### TASK OBJECTIVE:
Rewrite the material below as a numbered list, one line per item, leaving out blank lines and the pictures.

### THE RECORDS:
____________________
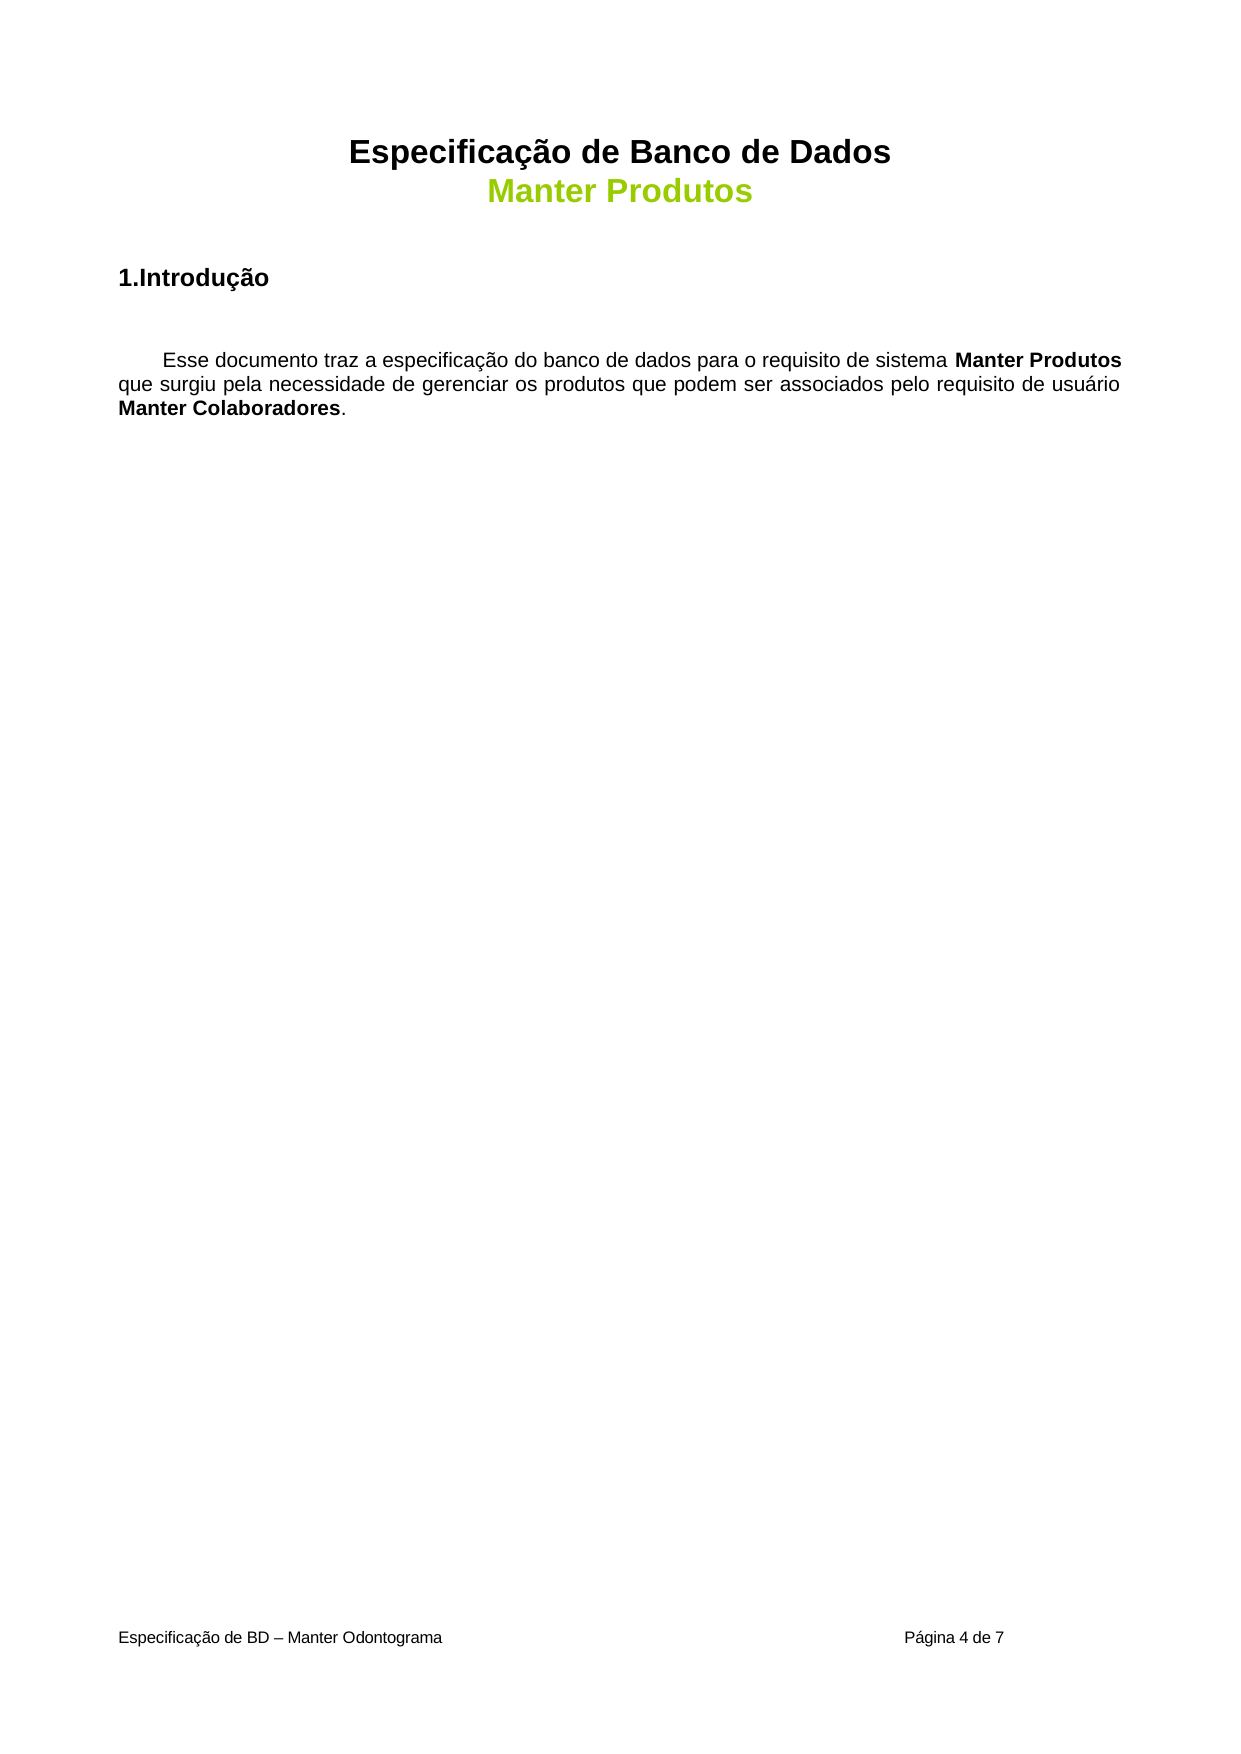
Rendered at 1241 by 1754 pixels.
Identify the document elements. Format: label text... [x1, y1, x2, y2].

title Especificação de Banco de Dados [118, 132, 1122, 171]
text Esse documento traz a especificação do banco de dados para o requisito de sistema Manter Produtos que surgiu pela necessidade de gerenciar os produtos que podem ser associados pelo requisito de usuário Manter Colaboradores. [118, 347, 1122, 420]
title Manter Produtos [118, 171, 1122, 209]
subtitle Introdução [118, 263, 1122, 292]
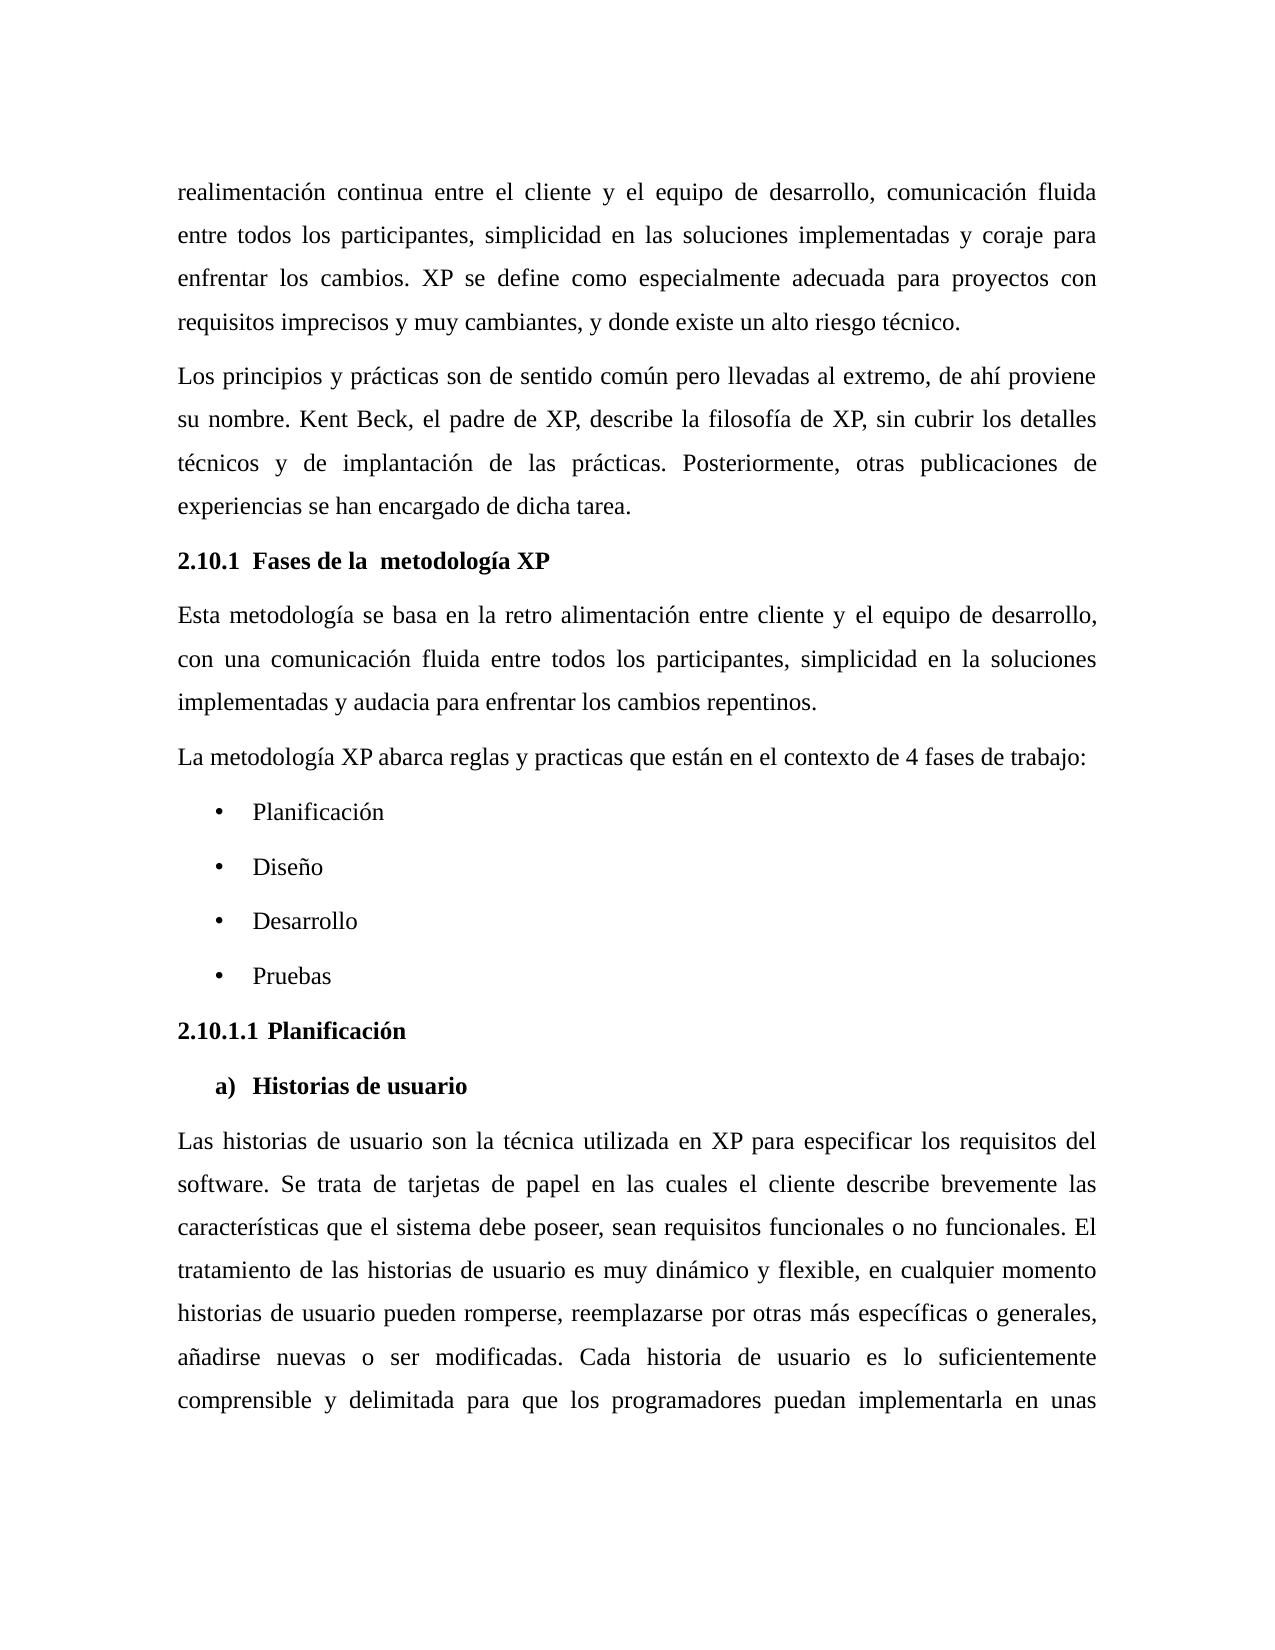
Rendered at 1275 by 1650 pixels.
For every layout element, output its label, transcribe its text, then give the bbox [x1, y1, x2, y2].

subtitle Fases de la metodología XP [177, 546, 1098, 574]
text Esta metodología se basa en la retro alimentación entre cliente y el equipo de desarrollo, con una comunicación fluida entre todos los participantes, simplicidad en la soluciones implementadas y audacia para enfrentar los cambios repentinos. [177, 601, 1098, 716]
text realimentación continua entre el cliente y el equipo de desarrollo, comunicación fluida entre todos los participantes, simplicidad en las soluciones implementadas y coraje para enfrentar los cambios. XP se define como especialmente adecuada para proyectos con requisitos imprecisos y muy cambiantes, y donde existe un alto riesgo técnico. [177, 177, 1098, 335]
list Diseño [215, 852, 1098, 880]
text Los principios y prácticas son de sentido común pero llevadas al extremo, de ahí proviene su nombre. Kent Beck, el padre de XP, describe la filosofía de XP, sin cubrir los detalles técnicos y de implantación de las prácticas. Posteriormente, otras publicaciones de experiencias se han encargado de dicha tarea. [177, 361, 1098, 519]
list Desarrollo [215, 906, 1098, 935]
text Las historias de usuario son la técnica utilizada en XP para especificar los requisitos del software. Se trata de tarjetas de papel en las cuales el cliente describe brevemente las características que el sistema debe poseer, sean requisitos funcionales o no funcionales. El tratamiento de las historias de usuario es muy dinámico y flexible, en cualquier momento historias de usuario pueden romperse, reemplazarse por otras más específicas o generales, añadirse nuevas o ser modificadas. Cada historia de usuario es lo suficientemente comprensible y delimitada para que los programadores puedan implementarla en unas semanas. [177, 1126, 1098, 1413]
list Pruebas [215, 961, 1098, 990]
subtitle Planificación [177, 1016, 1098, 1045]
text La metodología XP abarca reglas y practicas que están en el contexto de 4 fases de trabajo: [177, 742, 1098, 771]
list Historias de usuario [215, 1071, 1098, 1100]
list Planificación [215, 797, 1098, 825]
____________________
### OUTPUT BELOW:
1. Rendered at 1241 by 1754 pixels.
2. Identify the document elements. Format: label text... [x1, y1, x2, y2].
3. title Especificação de Banco de Dados [118, 132, 1122, 171]
4. text Esse documento traz a especificação do banco de dados para o requisito de sistema Manter Produtos que surgiu pela necessidade de gerenciar os produtos que podem ser associados pelo requisito de usuário Manter Colaboradores. [118, 347, 1122, 420]
5. title Manter Produtos [118, 171, 1122, 209]
6. subtitle Introdução [118, 263, 1122, 292]
7. Rendered at 1275 by 1650 pixels.
8. For every layout element, output its label, transcribe its text, then give the bbox [x1, y1, x2, y2].
9. subtitle Fases de la metodología XP [177, 546, 1098, 574]
10. text Esta metodología se basa en la retro alimentación entre cliente y el equipo de desarrollo, con una comunicación fluida entre todos los participantes, simplicidad en la soluciones implementadas y audacia para enfrentar los cambios repentinos. [177, 601, 1098, 716]
11. text realimentación continua entre el cliente y el equipo de desarrollo, comunicación fluida entre todos los participantes, simplicidad en las soluciones implementadas y coraje para enfrentar los cambios. XP se define como especialmente adecuada para proyectos con requisitos imprecisos y muy cambiantes, y donde existe un alto riesgo técnico. [177, 177, 1098, 335]
12. list Diseño [215, 852, 1098, 880]
13. text Los principios y prácticas son de sentido común pero llevadas al extremo, de ahí proviene su nombre. Kent Beck, el padre de XP, describe la filosofía de XP, sin cubrir los detalles técnicos y de implantación de las prácticas. Posteriormente, otras publicaciones de experiencias se han encargado de dicha tarea. [177, 361, 1098, 519]
14. list Desarrollo [215, 906, 1098, 935]
15. text Las historias de usuario son la técnica utilizada en XP para especificar los requisitos del software. Se trata de tarjetas de papel en las cuales el cliente describe brevemente las características que el sistema debe poseer, sean requisitos funcionales o no funcionales. El tratamiento de las historias de usuario es muy dinámico y flexible, en cualquier momento historias de usuario pueden romperse, reemplazarse por otras más específicas o generales, añadirse nuevas o ser modificadas. Cada historia de usuario es lo suficientemente comprensible y delimitada para que los programadores puedan implementarla en unas semanas. [177, 1126, 1098, 1413]
16. list Pruebas [215, 961, 1098, 990]
17. subtitle Planificación [177, 1016, 1098, 1045]
18. text La metodología XP abarca reglas y practicas que están en el contexto de 4 fases de trabajo: [177, 742, 1098, 771]
19. list Historias de usuario [215, 1071, 1098, 1100]
20. list Planificación [215, 797, 1098, 825]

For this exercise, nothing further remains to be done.